▶ _What you will do_
Copy out the text of every record below word for word, keeping each line as it stands.

(Saved data entries)
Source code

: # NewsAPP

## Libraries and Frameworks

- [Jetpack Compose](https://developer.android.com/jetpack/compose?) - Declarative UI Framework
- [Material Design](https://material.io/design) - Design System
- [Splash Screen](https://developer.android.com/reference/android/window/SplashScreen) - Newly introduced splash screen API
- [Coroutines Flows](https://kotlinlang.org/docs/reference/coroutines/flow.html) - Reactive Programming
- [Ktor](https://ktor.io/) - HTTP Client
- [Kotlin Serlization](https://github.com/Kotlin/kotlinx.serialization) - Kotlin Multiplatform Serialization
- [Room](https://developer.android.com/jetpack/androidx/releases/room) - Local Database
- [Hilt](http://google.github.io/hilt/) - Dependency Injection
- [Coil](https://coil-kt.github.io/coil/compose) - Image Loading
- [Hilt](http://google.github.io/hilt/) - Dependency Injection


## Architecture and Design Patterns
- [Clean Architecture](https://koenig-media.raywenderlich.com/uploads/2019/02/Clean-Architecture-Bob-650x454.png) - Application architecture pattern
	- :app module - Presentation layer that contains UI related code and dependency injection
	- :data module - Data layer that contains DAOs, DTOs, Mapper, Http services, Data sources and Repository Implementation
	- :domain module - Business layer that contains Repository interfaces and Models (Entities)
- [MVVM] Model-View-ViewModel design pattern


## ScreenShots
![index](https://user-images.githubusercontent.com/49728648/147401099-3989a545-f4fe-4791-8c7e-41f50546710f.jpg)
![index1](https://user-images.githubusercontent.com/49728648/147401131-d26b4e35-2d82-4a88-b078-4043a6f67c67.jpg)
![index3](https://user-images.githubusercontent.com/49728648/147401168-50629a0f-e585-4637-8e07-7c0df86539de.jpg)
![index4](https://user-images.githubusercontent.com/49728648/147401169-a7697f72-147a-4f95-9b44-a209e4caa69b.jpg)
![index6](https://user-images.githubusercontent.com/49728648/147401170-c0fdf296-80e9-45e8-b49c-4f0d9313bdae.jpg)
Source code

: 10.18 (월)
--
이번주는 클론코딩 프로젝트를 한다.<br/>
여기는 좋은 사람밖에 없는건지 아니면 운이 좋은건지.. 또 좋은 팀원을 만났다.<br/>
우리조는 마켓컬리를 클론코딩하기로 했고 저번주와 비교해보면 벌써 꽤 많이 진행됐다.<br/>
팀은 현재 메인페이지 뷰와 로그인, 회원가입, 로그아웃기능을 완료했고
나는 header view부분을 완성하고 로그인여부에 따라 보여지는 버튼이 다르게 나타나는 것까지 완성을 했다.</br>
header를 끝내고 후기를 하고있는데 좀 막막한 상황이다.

▶ _Answer below_
Source code

: # NewsAPP

## Libraries and Frameworks

- [Jetpack Compose](https://developer.android.com/jetpack/compose?) - Declarative UI Framework
- [Material Design](https://material.io/design) - Design System
- [Splash Screen](https://developer.android.com/reference/android/window/SplashScreen) - Newly introduced splash screen API
- [Coroutines Flows](https://kotlinlang.org/docs/reference/coroutines/flow.html) - Reactive Programming
- [Ktor](https://ktor.io/) - HTTP Client
- [Kotlin Serlization](https://github.com/Kotlin/kotlinx.serialization) - Kotlin Multiplatform Serialization
- [Room](https://developer.android.com/jetpack/androidx/releases/room) - Local Database
- [Hilt](http://google.github.io/hilt/) - Dependency Injection
- [Coil](https://coil-kt.github.io/coil/compose) - Image Loading
- [Hilt](http://google.github.io/hilt/) - Dependency Injection


## Architecture and Design Patterns
- [Clean Architecture](https://koenig-media.raywenderlich.com/uploads/2019/02/Clean-Architecture-Bob-650x454.png) - Application architecture pattern
	- :app module - Presentation layer that contains UI related code and dependency injection
	- :data module - Data layer that contains DAOs, DTOs, Mapper, Http services, Data sources and Repository Implementation
	- :domain module - Business layer that contains Repository interfaces and Models (Entities)
- [MVVM] Model-View-ViewModel design pattern


## ScreenShots
![index](https://user-images.githubusercontent.com/49728648/147401099-3989a545-f4fe-4791-8c7e-41f50546710f.jpg)
![index1](https://user-images.githubusercontent.com/49728648/147401131-d26b4e35-2d82-4a88-b078-4043a6f67c67.jpg)
![index3](https://user-images.githubusercontent.com/49728648/147401168-50629a0f-e585-4637-8e07-7c0df86539de.jpg)
![index4](https://user-images.githubusercontent.com/49728648/147401169-a7697f72-147a-4f95-9b44-a209e4caa69b.jpg)
![index6](https://user-images.githubusercontent.com/49728648/147401170-c0fdf296-80e9-45e8-b49c-4f0d9313bdae.jpg)
Source code

: 10.18 (월)
--
이번주는 클론코딩 프로젝트를 한다.<br/>
여기는 좋은 사람밖에 없는건지 아니면 운이 좋은건지.. 또 좋은 팀원을 만났다.<br/>
우리조는 마켓컬리를 클론코딩하기로 했고 저번주와 비교해보면 벌써 꽤 많이 진행됐다.<br/>
팀은 현재 메인페이지 뷰와 로그인, 회원가입, 로그아웃기능을 완료했고
나는 header view부분을 완성하고 로그인여부에 따라 보여지는 버튼이 다르게 나타나는 것까지 완성을 했다.</br>
header를 끝내고 후기를 하고있는데 좀 막막한 상황이다.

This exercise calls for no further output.